Città nelle città | Towns in Cities

30 May - 7 June 2024 | Casablanca, Khouribga, Youssoufia, Mzinda, Marrakech, Milano, Firenze. 


From the 1920s to the 1960s, in several urban and rural environments of Morocco, settlements were built as an accommodation for people working in the surrounding industrial areas. In order to promote a sense of community and well-being among workers, these new urban portions, frequently funded by the same industrial companies, were conceived as more or less autonomous cities following some of the urban principles of the old medinas. Today, these settlements are not recognised as part of an urban history nor protected as the ancient medinas are. However, they represent important social and cultural witnesses of the living present and a sometimes neglected past.
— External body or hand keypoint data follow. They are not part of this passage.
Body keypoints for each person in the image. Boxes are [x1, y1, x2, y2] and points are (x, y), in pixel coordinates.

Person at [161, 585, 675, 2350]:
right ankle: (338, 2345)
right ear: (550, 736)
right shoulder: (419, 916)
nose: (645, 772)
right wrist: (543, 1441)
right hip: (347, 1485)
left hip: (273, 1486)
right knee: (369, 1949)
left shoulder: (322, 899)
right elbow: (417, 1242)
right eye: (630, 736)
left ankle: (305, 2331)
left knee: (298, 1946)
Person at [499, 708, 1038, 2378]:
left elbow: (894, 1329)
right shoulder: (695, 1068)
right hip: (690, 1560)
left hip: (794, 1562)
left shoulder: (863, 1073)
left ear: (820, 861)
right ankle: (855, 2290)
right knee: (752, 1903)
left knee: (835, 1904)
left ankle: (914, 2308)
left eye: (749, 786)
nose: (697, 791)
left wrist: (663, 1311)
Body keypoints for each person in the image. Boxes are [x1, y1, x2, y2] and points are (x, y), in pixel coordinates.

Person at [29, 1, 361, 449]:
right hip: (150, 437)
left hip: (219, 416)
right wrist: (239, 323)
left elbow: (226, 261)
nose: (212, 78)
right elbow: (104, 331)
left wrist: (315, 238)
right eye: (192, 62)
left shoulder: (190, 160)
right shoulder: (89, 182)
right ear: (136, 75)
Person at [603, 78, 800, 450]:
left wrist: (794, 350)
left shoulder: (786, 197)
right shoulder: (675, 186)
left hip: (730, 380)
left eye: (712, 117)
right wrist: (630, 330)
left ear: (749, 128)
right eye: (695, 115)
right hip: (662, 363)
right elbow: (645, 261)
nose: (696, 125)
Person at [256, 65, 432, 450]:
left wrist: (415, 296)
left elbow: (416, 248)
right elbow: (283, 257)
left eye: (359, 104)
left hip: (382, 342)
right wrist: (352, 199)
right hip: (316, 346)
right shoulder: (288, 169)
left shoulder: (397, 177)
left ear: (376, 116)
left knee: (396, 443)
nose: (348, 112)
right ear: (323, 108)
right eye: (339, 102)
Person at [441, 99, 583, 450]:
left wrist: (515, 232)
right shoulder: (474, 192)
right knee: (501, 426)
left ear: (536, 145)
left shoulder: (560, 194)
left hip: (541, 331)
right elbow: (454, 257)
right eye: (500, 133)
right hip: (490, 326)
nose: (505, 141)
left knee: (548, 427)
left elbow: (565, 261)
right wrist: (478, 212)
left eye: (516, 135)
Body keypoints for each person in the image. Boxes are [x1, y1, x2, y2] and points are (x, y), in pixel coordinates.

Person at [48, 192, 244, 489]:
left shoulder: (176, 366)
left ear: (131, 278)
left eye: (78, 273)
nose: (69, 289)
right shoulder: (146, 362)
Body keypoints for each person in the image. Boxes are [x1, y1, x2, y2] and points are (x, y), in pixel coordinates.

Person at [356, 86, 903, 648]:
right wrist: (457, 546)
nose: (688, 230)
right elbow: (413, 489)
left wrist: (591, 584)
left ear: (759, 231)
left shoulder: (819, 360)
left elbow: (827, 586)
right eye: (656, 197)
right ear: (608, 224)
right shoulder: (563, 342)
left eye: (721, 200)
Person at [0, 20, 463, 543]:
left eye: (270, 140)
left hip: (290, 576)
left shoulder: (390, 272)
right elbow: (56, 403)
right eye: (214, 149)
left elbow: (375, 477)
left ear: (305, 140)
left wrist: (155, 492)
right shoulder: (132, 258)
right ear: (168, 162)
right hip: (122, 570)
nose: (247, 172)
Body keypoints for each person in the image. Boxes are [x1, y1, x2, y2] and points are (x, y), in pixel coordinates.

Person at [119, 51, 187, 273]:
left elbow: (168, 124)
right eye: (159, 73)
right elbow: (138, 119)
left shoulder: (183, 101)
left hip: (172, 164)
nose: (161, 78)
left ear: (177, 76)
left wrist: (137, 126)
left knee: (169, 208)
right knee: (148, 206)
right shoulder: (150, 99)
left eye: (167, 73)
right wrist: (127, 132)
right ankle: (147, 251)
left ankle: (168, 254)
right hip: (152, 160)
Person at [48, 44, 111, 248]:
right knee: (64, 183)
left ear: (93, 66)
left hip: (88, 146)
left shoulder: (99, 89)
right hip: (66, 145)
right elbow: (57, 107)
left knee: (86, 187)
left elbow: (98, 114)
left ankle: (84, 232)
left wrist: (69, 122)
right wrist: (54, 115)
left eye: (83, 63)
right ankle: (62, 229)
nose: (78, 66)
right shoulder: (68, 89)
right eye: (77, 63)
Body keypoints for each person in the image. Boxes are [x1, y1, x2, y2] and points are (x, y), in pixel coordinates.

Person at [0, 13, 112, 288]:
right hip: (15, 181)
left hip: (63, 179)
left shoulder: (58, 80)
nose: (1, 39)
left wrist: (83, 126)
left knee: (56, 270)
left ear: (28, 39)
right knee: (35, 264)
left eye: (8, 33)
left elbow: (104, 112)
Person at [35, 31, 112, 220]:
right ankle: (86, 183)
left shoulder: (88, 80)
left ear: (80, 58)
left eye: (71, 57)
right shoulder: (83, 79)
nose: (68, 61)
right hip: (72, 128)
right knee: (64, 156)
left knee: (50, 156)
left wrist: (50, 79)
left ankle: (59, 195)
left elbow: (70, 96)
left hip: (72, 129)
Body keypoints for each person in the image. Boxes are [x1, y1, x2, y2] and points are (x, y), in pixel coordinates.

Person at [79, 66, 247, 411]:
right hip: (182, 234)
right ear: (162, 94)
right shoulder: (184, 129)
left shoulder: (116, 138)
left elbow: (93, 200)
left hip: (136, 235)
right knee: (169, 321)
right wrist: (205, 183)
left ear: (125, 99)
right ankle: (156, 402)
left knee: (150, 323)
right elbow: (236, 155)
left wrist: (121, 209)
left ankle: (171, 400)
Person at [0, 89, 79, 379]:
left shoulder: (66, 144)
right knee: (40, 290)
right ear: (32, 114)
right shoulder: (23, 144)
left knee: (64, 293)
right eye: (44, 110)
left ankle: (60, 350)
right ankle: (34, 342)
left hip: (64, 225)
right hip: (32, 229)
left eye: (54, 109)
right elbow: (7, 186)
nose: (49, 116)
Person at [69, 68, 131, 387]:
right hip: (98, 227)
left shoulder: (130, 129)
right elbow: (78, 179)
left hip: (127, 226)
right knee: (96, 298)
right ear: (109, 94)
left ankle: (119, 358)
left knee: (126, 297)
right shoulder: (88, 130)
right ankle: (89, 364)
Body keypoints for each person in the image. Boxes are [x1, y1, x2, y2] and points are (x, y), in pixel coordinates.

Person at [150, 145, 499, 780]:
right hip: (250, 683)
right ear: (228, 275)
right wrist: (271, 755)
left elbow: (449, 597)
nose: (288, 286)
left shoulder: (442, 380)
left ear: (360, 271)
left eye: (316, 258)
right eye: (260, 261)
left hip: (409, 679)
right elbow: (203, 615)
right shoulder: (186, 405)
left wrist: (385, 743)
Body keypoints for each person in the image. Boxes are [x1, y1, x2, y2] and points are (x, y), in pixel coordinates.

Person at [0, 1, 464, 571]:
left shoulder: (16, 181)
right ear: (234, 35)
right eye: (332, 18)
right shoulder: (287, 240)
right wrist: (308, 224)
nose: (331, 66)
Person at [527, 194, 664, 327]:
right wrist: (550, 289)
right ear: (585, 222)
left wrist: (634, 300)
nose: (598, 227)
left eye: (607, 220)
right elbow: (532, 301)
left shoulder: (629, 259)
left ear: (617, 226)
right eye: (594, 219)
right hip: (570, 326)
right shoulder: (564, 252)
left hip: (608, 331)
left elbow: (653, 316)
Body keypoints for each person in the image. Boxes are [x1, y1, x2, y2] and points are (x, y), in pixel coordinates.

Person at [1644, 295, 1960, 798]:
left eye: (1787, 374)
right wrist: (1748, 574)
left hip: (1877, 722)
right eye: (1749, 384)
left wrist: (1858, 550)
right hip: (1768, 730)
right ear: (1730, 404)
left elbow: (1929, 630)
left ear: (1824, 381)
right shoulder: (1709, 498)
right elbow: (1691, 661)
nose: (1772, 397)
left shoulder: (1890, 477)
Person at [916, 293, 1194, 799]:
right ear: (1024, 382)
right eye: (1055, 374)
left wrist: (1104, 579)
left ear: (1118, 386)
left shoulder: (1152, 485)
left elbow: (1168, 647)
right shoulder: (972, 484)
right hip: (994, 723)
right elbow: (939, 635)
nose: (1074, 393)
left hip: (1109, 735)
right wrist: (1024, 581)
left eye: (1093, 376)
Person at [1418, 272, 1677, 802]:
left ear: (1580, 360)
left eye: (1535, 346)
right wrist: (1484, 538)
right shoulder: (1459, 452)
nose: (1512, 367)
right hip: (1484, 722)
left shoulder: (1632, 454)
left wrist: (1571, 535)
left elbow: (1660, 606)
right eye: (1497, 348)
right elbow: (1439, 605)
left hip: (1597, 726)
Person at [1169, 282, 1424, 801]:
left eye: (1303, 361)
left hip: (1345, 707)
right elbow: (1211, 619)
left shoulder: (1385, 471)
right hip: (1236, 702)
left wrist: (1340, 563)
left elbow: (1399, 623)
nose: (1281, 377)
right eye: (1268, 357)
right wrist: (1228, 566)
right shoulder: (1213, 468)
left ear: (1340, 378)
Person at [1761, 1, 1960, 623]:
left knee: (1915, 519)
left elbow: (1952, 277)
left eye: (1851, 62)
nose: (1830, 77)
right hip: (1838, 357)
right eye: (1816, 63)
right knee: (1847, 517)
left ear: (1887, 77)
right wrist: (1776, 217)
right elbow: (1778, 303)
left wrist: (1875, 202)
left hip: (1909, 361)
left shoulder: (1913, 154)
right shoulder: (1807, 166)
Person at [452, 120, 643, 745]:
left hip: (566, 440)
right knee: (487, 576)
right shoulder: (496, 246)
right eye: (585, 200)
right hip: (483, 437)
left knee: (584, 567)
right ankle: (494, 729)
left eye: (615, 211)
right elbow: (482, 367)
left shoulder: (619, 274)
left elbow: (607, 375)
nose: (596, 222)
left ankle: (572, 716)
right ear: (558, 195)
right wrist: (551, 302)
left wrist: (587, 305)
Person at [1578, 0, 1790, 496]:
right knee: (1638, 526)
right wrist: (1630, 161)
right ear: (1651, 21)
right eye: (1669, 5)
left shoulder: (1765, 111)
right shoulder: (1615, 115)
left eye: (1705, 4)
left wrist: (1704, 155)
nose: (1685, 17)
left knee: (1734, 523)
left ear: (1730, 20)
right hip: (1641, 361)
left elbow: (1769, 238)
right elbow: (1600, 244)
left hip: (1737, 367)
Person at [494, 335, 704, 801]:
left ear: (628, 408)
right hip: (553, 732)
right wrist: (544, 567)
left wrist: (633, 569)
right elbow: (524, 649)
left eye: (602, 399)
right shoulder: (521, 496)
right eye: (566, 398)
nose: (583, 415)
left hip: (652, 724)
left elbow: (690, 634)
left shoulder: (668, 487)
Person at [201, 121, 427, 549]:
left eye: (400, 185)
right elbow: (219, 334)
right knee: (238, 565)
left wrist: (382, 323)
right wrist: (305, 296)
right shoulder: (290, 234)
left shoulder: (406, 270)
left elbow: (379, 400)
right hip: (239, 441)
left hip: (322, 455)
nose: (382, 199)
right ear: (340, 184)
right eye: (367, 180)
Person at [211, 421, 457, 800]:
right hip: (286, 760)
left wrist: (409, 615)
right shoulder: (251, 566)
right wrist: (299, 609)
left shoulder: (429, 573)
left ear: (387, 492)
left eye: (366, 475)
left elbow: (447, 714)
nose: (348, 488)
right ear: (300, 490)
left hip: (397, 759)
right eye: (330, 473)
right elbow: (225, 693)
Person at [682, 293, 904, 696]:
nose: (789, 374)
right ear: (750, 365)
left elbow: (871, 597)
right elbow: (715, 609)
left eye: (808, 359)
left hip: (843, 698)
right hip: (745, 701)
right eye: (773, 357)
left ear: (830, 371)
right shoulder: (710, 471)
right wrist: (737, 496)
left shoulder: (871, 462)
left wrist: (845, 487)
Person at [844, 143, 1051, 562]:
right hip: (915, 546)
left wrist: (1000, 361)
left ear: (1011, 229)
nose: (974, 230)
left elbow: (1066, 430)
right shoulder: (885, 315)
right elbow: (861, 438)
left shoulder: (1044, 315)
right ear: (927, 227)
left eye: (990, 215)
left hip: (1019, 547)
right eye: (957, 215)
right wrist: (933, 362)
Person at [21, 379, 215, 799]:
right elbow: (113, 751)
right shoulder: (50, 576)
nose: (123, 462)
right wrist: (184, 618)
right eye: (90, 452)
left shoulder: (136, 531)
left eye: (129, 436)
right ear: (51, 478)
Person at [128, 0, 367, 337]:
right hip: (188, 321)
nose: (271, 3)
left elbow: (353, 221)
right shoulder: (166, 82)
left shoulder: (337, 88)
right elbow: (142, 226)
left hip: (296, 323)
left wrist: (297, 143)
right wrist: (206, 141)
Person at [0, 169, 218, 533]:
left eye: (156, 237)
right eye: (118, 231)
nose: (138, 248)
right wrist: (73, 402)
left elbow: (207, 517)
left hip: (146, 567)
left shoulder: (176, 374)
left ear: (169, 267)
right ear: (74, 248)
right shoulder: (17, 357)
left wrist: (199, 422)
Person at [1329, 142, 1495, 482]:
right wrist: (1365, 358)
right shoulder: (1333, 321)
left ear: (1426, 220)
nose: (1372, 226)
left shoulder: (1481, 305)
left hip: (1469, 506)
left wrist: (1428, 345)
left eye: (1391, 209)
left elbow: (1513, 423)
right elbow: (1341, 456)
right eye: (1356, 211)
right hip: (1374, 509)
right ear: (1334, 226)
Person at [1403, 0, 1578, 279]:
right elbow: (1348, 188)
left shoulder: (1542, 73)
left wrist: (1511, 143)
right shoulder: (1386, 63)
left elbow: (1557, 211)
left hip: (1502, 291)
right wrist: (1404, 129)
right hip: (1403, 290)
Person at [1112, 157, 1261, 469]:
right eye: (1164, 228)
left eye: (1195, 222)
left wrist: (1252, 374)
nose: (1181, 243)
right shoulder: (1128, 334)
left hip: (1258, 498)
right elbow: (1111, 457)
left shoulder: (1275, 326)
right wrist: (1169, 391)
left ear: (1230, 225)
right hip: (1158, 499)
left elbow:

The teeming life within these communities still demonstrates the possibility of modern architecture to build spaces reinterpreting the values of the historic city. In the actual context of Morocco, several economic, social and political factors are inducing deep social changes that cause the transformation and sometimes disappearance of these parts of cities. The itinerant workshop “Città nelle città / Towns in cities” aims at reconstructing the specific urban history of the Moroccan company towns or cités ouvrières. This urban history interests us not only because it tells of a somehow neglected history of Morocco, but also because it crosses the modern urban discourse on urbanism, which saw many European architects engaged in a debate on the construction of the city. If Europe was the origin where this debate originated, overseas countries are the testing ground for the European theories on urbanism. Through the analyses, redrawing, sketching and measuring of selected case-studies, students will be able to retrace common elements and features or, on the contrary, elements of discontinuity to describe a particular urban and architectural experimentation, such as that of the Moroccan cités ouvrières.